Richard Boyle (James Woods) è un reporter di guerra americano. Nel 1980 decide di recarsi a El Salvador alla ricerca di uno scoop che risollevi la sua carriera. La guerra civile in corso lo toccherà profondamente.

Dopo un inizio di carriera tentennante, Oliver Stone riesce finalmente a trovare la strada giusta, indirizzando al meglio il suo sguardo critico verso l'esercizio indiscriminato del potere: una costante che sarà presente in altri suoi lavori futuri. Salvador è un'opera solida e coinvolgente, che trasporta lo spettatore dentro lo scenario bellico grazie a una regia frenetica e visivamente delirante.
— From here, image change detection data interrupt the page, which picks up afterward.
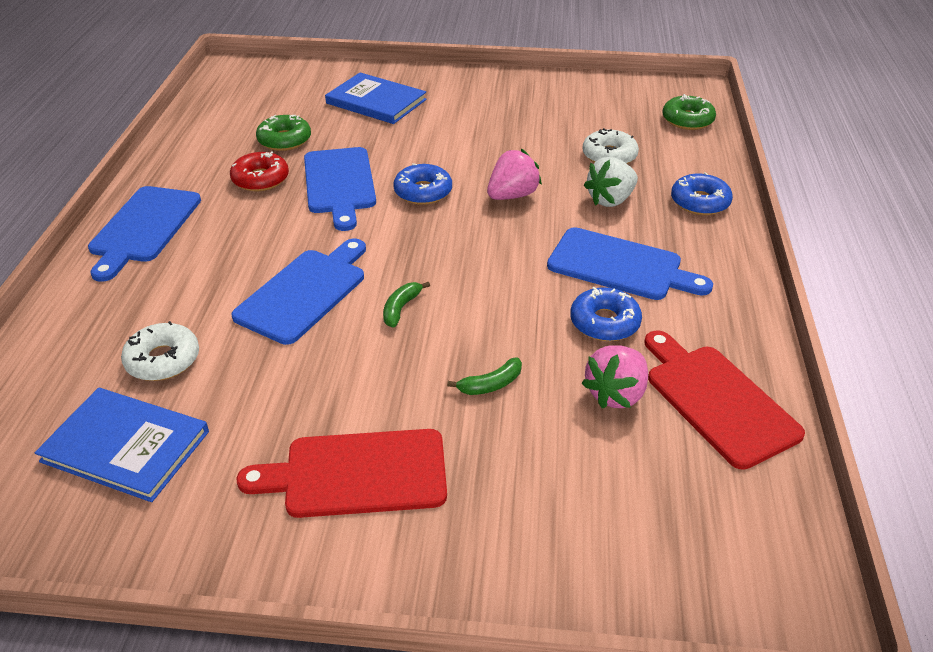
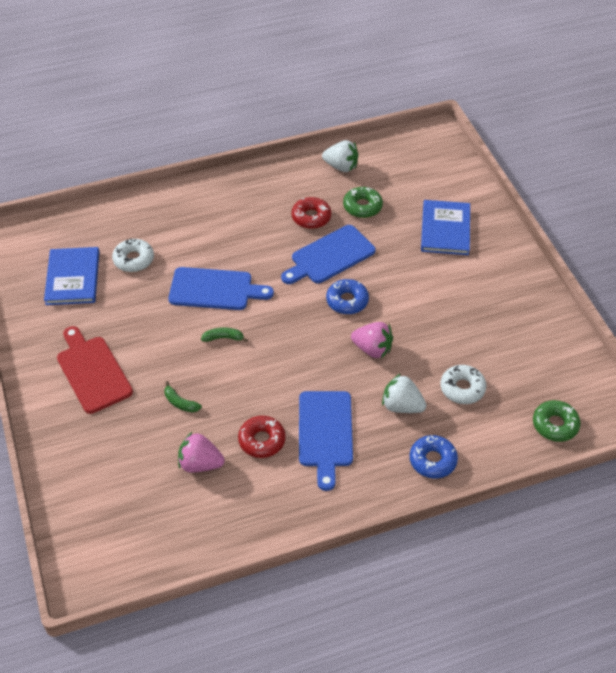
camera: 65 degrees right, 10 degrees up
(144, 228) = (233, 193): blue cutting board -> none
(202, 136) = (341, 166): none -> white strawberry
(604, 322) = (262, 440): blue donut -> red donut
(717, 400) = (218, 516): red cutting board -> none

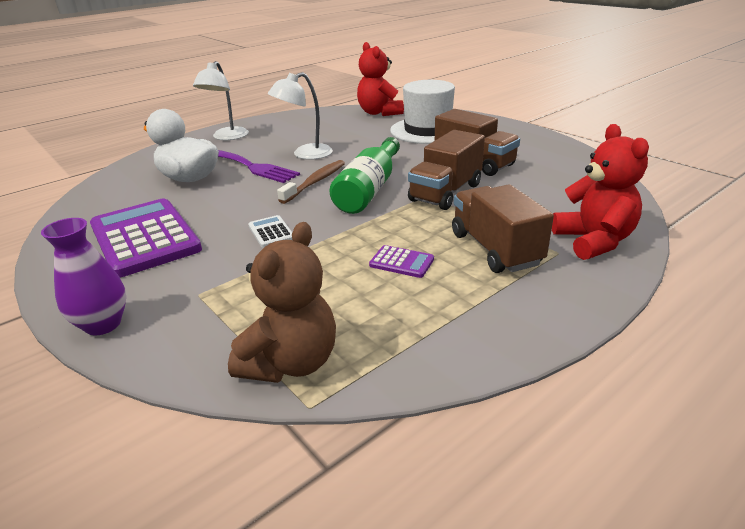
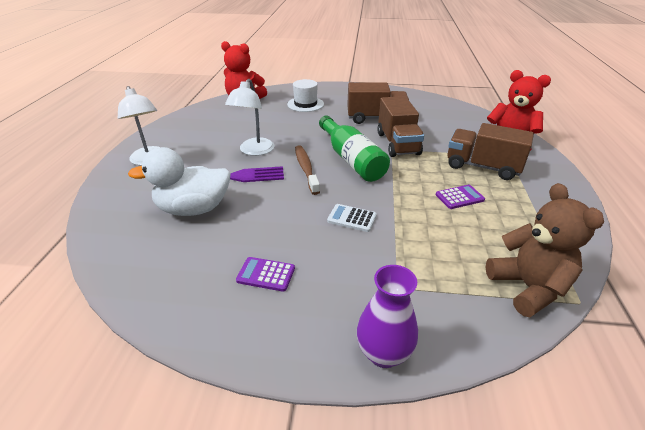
camera: 45 degrees left, 5 degrees up
(145, 238) = (266, 274): purple calculator -> purple calculator, size x0.42
(428, 130) = (305, 104): white hat -> white hat, size x0.61

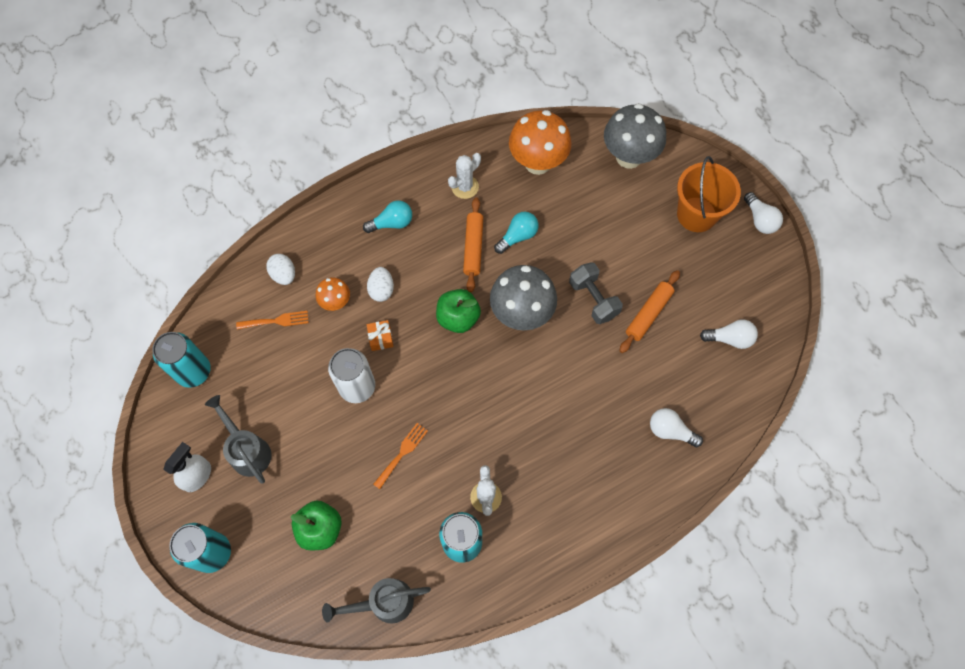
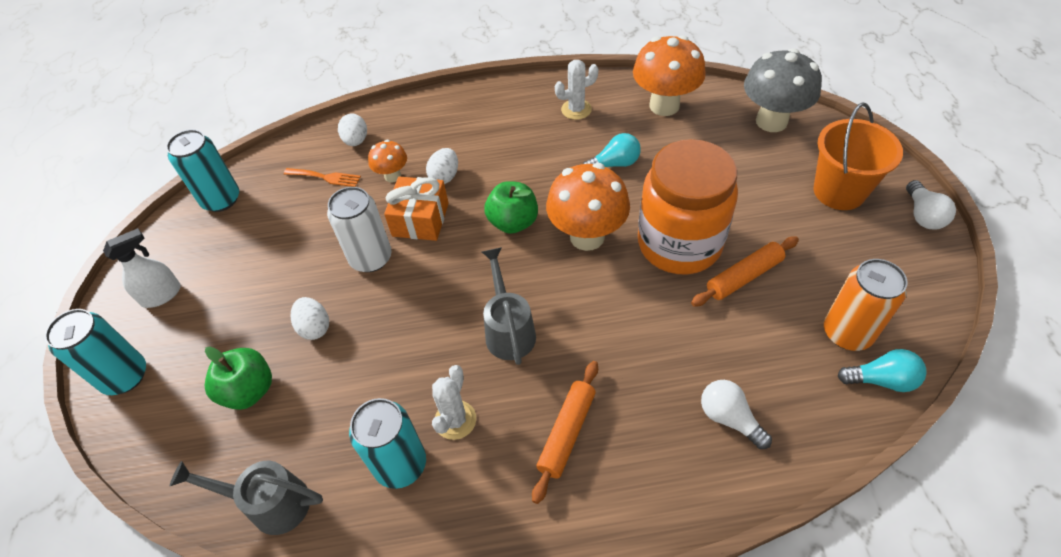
camera: 25 degrees right, 15 degrees down
(247, 450) = (225, 285): grey watering can -> grey watering can (508, 330)
(343, 461) = (314, 327): none -> white egg
(380, 338) = (420, 219): orange gift -> orange gift, size x1.83
(392, 223) = (486, 123): turquoise light bulb -> turquoise light bulb (881, 380)
(402, 453) = (383, 339): orange fork -> none
(473, 247) = (560, 162): orange rolling pin -> orange rolling pin (566, 433)
(521, 314) = (587, 237): grey mushroom -> orange mushroom
(593, 299) = (679, 244): grey dumbbell -> orange jar
(730, 338) = (847, 333): white light bulb -> orange can

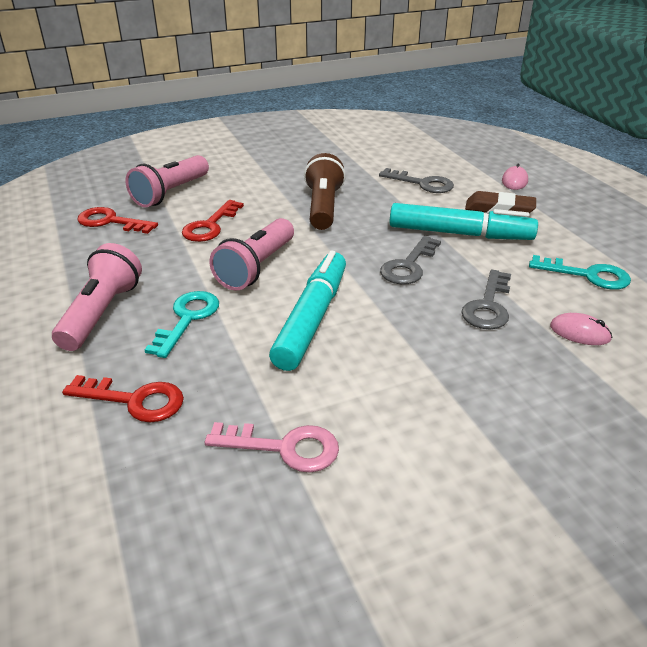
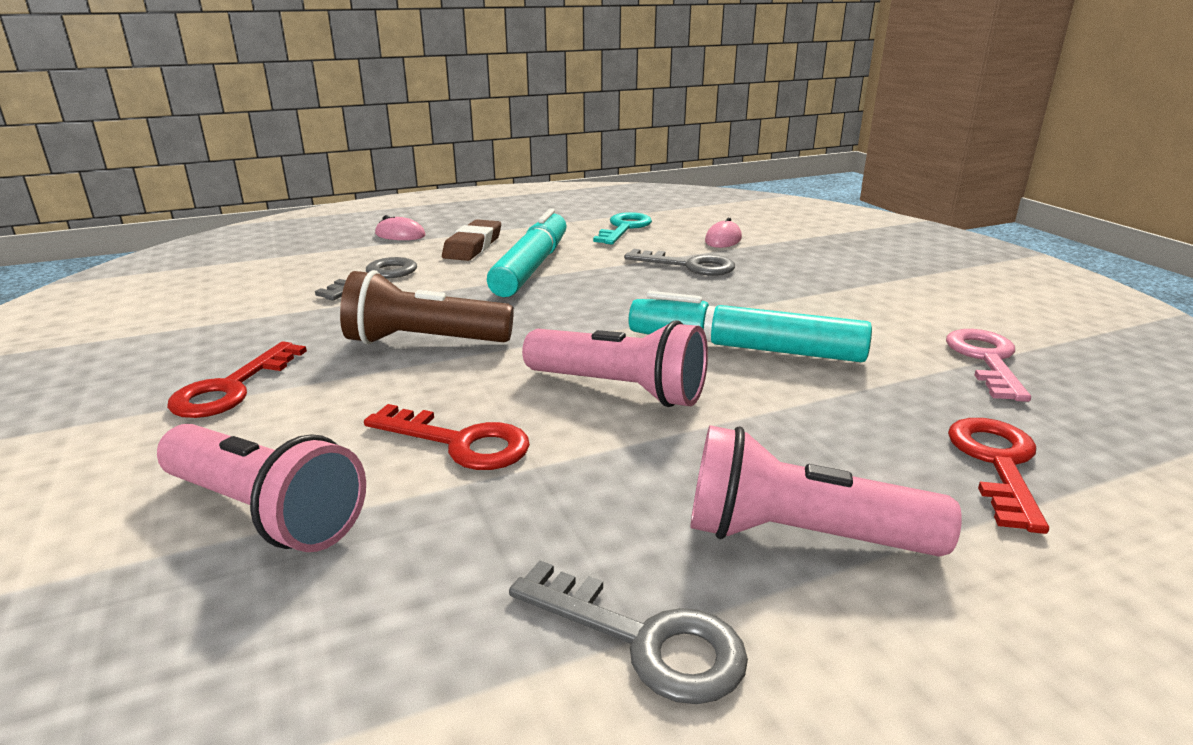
camera: 90 degrees left, 10 degrees down
(110, 222) = (391, 597): red key -> red key (231, 388)
(187, 319) = (781, 439): turquoise key -> none
(409, 266) = (609, 294): grey key -> grey key (644, 640)

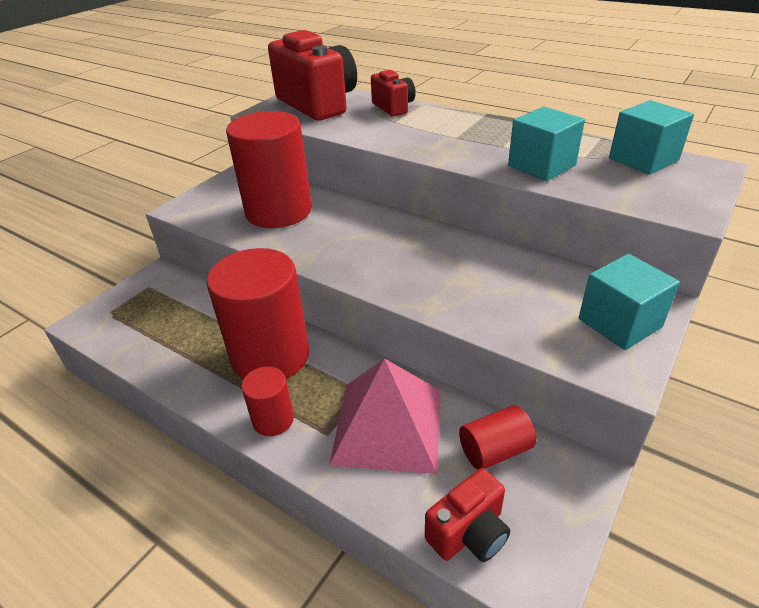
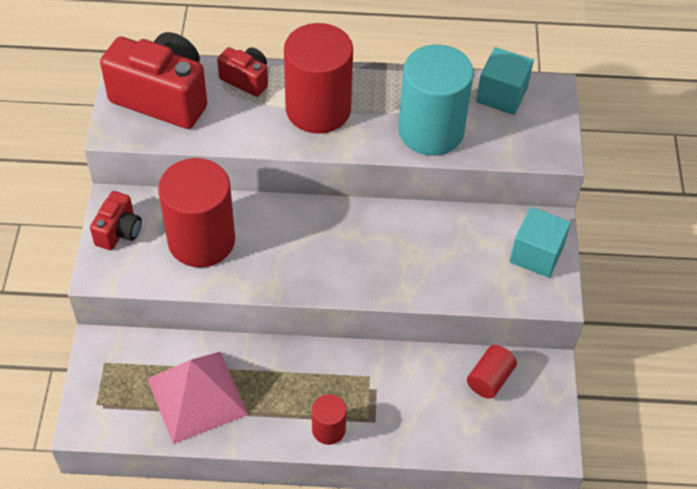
camera: 35 degrees left, 15 degrees up
(270, 356) = (282, 380): red cylinder -> red cylinder (318, 109)
(387, 426) = (411, 395): pink pyramid -> pink pyramid (197, 396)
(469, 533) = (504, 440): red camera -> red camera (119, 231)
(541, 165) = (431, 131): turquoise cube -> turquoise cylinder

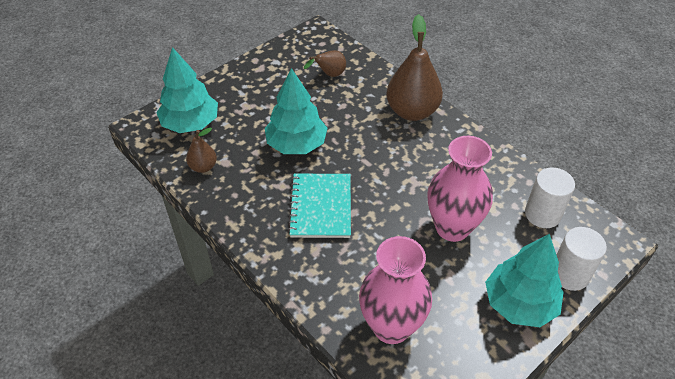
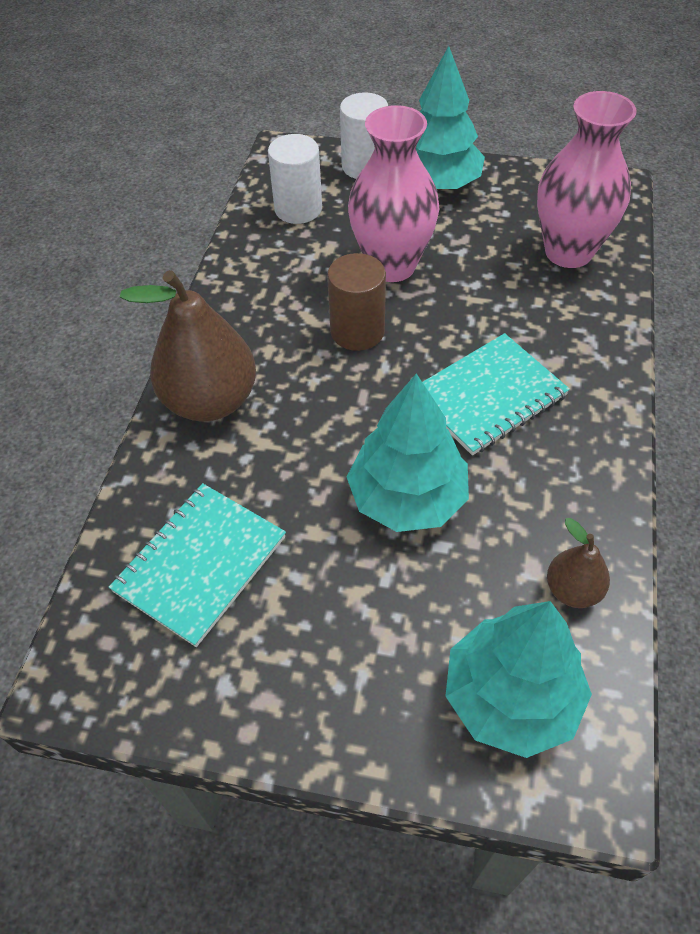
camera: 125 degrees left, 5 degrees up
(329, 75) = (200, 564): brown pear -> turquoise notebook
(411, 183) = (357, 331): none -> brown cylinder

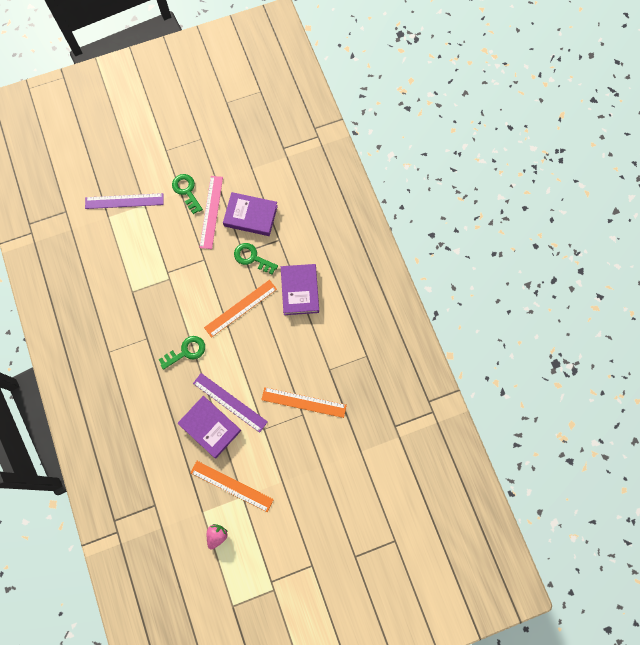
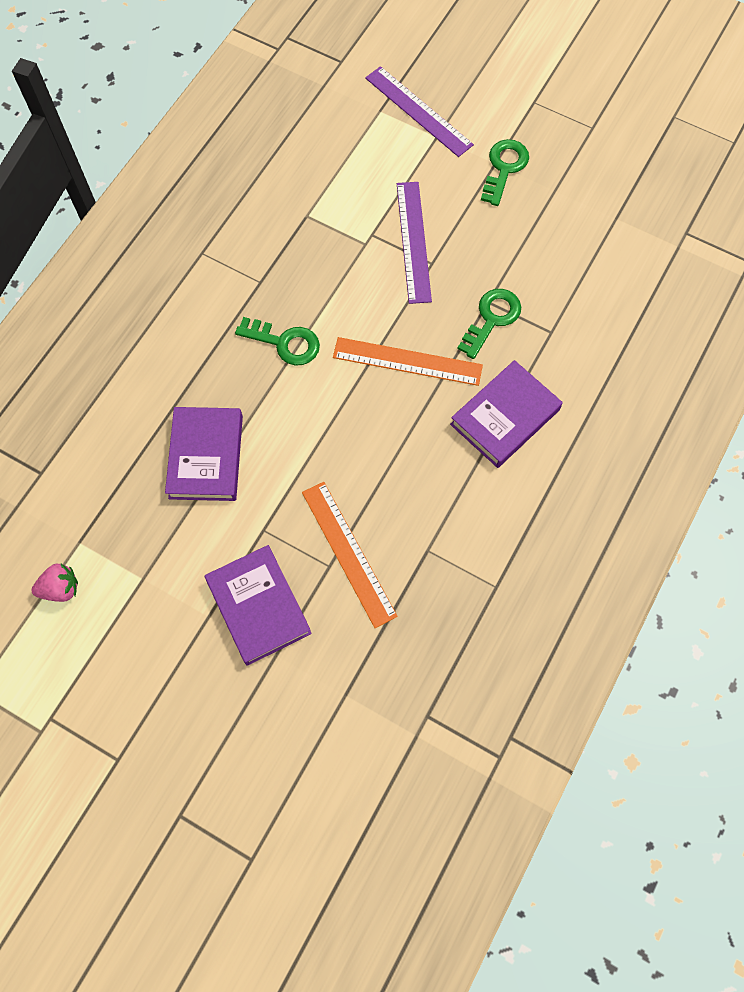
camera: 50 degrees right, 5 degrees down
(211, 212) = (505, 219): pink ruler -> none
(230, 402) = (263, 454): purple ruler -> purple ruler (413, 241)
(231, 486) = (146, 551): orange ruler -> none
(250, 216) = (548, 270): purple book -> purple book (258, 606)
(252, 258) = (492, 319): green key -> green key turned 45 degrees clockwise

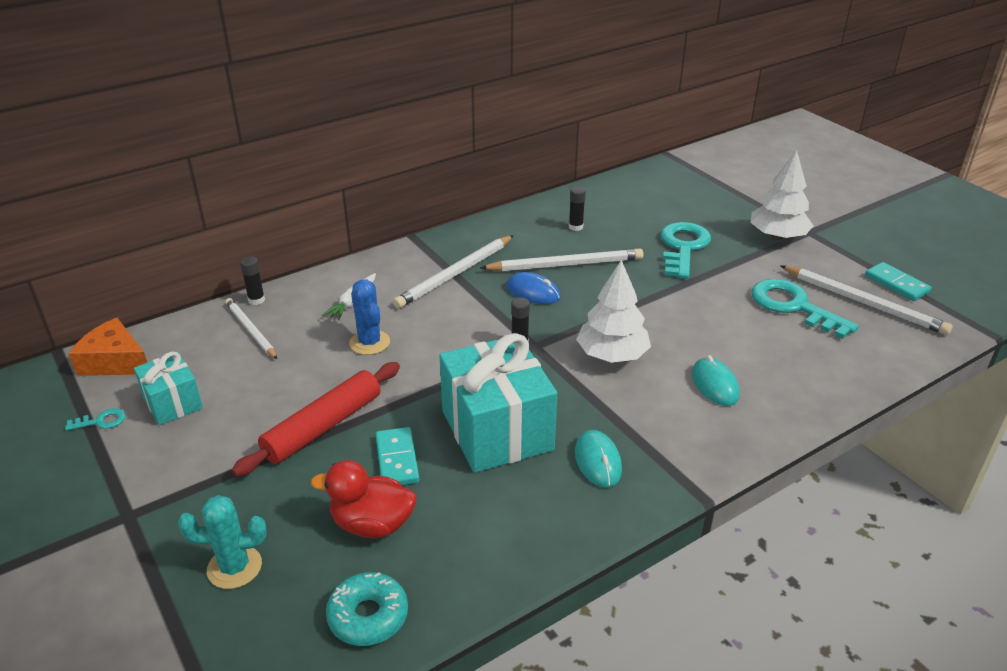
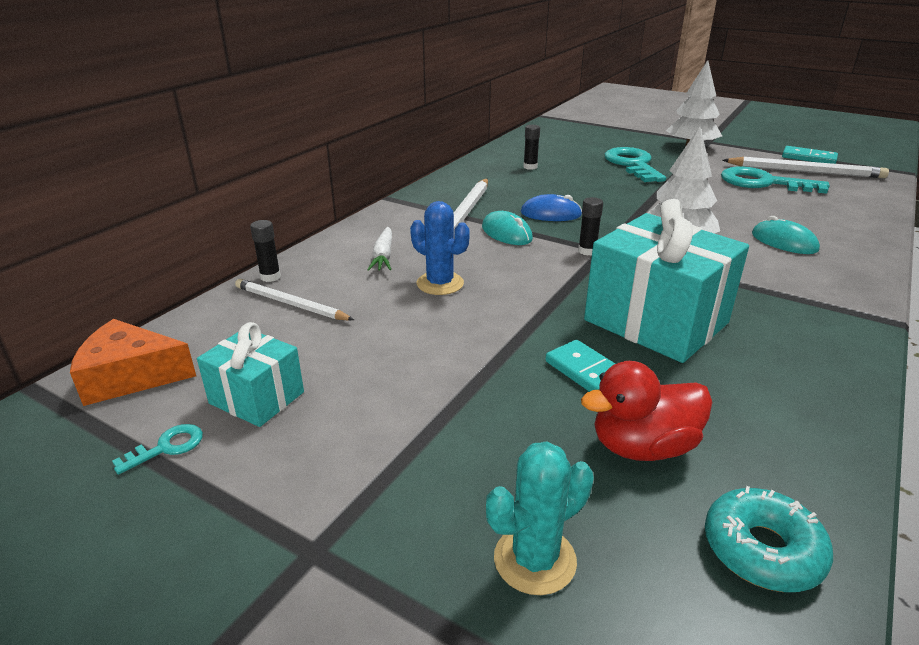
camera: 25 degrees left, 5 degrees down
(323, 427) = (475, 369): red rolling pin -> none
(565, 265) = (554, 191): white pencil -> none
(598, 461) = (776, 320): turquoise mouse -> turquoise mouse (506, 233)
Oltre che nell'esprimere notevole talento visivo, la mano di Stone si nota nell'aspra denuncia che la pellicola muove contro Washington, spesso solidale con i regimi totalitari del Sud e del Centro America. James Woods è una garanzia e il film incalza sempre più lo spettatore col passare dei minuti, rendendolo partecipe dello sdegno e della rabbia provate dai protagonisti. A tratti Stone sembra lasciarsi un po' trasportare, sacrificando una descrizione obiettiva a favore dell'esposizione ideologica, ma riesce a non scadere mai nella retorica o nel facile buonismo. La pellicola, acclamata dalla critica e con due nomination agli Oscar (miglior sceneggiatura e migliore interpretazione maschile), non è stata altrettanto fortunata al botteghino: in America ha incassato un milione e mezzo di dollari a fronte di una spesa di circa cinque milioni.